I ought also to mention a small software company, Thornsoft, the makers of Clipmate. Not only is this probably the single most useful piece of productivity software I’ve relied on for about 20 years, but on the rare occasions I’ve had a problem and emailed support, I’ve had a prompt responsive helpful reply from the programmer himself, Chris Thornton. Great stuff.

Plus, as I mentioned recently, I’m a big fan of the Gables Stage, although I don’t know if this counts as it’s a non-profit.

Notably absent from the list above are any banks, and any electrical or air conditioning maintenance/repair companies. I don’t seem to have much luck with those.

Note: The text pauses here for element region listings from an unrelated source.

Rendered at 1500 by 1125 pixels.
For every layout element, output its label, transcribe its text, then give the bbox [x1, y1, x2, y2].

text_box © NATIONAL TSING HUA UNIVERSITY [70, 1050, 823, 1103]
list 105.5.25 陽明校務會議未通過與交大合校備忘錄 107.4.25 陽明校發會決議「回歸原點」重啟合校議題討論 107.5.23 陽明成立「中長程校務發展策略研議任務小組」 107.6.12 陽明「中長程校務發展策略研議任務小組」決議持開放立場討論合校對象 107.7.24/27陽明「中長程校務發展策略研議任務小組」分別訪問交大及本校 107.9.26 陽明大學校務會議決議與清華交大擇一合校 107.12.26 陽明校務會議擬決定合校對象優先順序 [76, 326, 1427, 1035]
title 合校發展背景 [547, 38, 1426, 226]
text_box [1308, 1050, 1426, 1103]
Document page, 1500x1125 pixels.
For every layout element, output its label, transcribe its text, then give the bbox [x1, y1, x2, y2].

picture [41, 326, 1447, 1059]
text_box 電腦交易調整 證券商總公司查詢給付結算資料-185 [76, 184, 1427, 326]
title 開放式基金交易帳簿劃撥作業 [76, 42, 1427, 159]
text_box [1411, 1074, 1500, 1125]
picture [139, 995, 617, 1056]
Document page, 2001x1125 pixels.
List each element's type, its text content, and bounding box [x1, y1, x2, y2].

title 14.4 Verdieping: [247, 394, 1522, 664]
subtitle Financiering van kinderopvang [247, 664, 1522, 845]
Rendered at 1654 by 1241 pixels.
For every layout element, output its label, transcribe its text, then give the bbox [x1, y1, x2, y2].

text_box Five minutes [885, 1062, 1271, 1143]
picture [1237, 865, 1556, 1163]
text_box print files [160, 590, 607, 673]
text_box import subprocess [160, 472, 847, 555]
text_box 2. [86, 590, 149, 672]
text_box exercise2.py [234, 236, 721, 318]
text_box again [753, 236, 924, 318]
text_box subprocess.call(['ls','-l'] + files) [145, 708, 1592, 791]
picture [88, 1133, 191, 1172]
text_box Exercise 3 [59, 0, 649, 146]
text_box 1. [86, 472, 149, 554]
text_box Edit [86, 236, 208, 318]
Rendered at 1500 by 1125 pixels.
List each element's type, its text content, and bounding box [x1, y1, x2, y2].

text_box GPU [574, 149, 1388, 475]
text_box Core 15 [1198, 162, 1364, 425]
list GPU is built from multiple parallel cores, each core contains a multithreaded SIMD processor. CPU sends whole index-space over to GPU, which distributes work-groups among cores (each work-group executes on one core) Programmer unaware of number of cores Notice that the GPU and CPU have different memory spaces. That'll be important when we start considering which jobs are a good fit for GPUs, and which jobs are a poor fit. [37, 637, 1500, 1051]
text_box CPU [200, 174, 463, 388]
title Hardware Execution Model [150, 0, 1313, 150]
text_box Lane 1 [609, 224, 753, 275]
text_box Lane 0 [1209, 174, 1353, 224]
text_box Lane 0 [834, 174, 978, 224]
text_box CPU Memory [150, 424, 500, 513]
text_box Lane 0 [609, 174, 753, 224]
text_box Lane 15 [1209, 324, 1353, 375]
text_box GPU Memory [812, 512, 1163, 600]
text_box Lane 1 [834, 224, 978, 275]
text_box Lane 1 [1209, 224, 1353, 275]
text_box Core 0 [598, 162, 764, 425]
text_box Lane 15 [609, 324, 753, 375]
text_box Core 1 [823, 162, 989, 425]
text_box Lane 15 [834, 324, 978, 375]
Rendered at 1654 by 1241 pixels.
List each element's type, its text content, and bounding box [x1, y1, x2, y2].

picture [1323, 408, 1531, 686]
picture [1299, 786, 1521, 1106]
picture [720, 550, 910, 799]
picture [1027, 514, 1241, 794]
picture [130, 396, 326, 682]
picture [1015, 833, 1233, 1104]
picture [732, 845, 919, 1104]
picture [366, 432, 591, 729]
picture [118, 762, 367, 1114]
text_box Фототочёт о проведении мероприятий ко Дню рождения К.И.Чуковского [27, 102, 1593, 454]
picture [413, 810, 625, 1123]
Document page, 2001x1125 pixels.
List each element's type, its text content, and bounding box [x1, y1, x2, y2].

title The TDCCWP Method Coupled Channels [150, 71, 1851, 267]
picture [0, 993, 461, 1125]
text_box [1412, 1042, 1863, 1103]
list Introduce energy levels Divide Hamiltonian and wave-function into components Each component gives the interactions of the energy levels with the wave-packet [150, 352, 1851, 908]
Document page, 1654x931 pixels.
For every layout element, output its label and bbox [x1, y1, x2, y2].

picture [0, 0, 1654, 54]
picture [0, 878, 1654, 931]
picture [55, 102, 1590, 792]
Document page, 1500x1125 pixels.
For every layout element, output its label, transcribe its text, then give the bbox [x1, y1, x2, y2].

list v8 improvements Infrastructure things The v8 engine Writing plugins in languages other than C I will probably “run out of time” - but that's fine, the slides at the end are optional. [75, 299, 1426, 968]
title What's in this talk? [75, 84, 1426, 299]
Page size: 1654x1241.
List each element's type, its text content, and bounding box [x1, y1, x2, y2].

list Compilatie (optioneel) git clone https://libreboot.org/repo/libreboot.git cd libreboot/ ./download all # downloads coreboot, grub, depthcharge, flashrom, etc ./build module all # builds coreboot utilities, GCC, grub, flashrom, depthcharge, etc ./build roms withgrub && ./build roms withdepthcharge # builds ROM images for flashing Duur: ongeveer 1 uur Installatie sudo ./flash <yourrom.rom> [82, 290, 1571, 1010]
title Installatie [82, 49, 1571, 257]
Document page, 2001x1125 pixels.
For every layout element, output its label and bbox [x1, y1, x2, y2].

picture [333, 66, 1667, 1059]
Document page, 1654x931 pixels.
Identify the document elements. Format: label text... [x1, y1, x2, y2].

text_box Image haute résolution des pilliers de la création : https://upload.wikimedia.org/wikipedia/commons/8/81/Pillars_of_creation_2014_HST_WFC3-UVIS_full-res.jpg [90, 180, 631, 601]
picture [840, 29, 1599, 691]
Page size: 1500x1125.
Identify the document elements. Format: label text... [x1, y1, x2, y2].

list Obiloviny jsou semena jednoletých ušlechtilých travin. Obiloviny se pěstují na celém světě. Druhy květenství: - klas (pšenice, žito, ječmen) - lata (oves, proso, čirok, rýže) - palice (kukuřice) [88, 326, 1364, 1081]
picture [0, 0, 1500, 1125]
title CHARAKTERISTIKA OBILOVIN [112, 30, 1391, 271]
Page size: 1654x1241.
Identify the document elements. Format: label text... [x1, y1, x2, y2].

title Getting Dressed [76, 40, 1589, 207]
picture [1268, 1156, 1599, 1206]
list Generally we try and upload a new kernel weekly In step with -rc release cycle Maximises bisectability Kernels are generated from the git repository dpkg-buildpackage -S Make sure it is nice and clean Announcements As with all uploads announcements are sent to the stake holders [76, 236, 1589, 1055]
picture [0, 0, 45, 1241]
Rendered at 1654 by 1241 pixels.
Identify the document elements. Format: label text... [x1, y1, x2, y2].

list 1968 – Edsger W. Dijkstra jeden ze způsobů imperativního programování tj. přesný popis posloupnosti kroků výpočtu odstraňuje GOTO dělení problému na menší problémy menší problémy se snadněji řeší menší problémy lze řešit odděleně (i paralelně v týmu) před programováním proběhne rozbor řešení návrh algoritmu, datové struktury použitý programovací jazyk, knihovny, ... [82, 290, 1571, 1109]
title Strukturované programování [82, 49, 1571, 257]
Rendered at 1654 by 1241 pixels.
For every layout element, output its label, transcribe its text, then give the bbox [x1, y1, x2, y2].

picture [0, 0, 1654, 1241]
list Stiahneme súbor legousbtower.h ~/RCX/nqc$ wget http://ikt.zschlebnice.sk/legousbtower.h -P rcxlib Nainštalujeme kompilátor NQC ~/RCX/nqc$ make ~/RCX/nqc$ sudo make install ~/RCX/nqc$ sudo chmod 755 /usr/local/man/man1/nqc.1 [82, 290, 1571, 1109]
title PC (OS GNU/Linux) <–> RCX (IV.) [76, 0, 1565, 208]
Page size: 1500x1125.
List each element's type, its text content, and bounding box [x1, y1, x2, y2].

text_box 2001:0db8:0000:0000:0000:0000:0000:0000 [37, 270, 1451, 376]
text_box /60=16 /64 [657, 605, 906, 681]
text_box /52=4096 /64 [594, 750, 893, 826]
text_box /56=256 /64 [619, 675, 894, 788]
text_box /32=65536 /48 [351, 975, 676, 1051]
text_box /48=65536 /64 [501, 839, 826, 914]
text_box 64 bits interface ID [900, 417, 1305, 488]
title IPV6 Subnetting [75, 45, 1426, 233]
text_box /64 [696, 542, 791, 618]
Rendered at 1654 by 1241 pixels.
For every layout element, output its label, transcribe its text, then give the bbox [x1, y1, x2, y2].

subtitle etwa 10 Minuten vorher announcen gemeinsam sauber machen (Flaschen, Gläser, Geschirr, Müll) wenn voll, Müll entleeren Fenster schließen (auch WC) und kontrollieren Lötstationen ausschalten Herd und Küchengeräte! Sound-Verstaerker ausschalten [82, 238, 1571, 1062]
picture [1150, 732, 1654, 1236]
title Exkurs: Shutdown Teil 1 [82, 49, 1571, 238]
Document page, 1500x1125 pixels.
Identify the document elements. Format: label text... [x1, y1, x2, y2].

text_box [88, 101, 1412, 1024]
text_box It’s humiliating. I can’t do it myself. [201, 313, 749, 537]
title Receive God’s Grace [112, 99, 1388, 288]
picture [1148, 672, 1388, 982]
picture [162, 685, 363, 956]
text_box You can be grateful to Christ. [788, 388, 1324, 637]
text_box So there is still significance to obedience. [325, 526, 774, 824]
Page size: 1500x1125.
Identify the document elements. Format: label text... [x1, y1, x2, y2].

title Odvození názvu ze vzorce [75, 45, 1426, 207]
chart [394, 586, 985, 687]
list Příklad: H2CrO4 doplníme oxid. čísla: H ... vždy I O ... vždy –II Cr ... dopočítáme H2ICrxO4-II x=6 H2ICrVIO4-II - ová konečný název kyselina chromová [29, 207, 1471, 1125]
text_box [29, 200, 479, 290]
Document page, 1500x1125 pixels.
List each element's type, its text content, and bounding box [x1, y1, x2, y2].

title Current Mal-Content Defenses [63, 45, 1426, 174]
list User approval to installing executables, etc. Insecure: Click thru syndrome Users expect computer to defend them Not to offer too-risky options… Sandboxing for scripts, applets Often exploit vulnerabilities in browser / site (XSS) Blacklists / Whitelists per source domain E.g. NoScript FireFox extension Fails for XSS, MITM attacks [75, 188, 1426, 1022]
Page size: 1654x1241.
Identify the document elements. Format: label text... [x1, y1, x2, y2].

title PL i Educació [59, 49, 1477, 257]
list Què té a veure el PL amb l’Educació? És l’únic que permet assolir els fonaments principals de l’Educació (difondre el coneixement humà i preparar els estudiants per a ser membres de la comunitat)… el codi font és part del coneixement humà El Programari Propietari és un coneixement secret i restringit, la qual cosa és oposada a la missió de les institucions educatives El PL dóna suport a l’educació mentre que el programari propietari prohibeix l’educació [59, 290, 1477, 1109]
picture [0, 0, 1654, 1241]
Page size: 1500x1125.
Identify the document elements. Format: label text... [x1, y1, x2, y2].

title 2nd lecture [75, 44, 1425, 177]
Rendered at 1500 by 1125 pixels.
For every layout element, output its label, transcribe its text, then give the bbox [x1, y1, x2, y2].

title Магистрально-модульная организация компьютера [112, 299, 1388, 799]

What are your favorite national or South Florida firms, winners not just in terms of price/quality but also in terms of quality of customer service?

Posted in Econ & Money, Shopping | 2 Comments

Privacy and the Lumpen Consumertariate

The Secret Shopper by Willie Osterweil has a bit too much jarring Marxist jargon for me to feel in tune with it, but it makes some provocative points about the institution of the “Secret Shopper” — the folks hired by management to go to stores and pretend to be customers and then report on the quality of the service.

Stripped of (some of) the cant, the conclusion is that the mystery shoppers are tools of conformity:

Mystery shoppers are miniature thought police, affective pinkertons, mercenary management to whom real management outsources the legwork of everyday psychic control. They are sent in to break the avenues of refusal available to workers, to enforce the arbitrary standards dreamed up by marketers, bureaucrats, and MBAs that so deaden the experience of everyday life under late capitalism. … All just for a little extra cash for the weekend.

Producing identification with the bosses; smashing labor; and making solidarity difficult through contract labor, precarity, and remote working are key features of neoliberal workplace organization. But central to this vision, too, is workplace surveillance. … Heightened workplace surveillance helps build a workplace where no time is wasted, where all effort is put directly into the production of the bosses’ product. But it transforms more than just the bottom line.

The threat of the ever-present spy, the fear that the woman who forgot her ID in the car but swears she’s 18 is actually a scab employed by your boss, means you trust no one, expecting them all to be against you, out to catch you breaking management’s rules, which you now enforce with paranoiac efficiency. Surveillance, ultimately, isn’t about stopping crime. It’s about making police.

I think that even if you are OK with Taylorized service jobs, this critique ties somehow to the importance of privacy in other realms — or the need for concern about the upcoming Dossier Society — more generally. Data is a way to watch you too.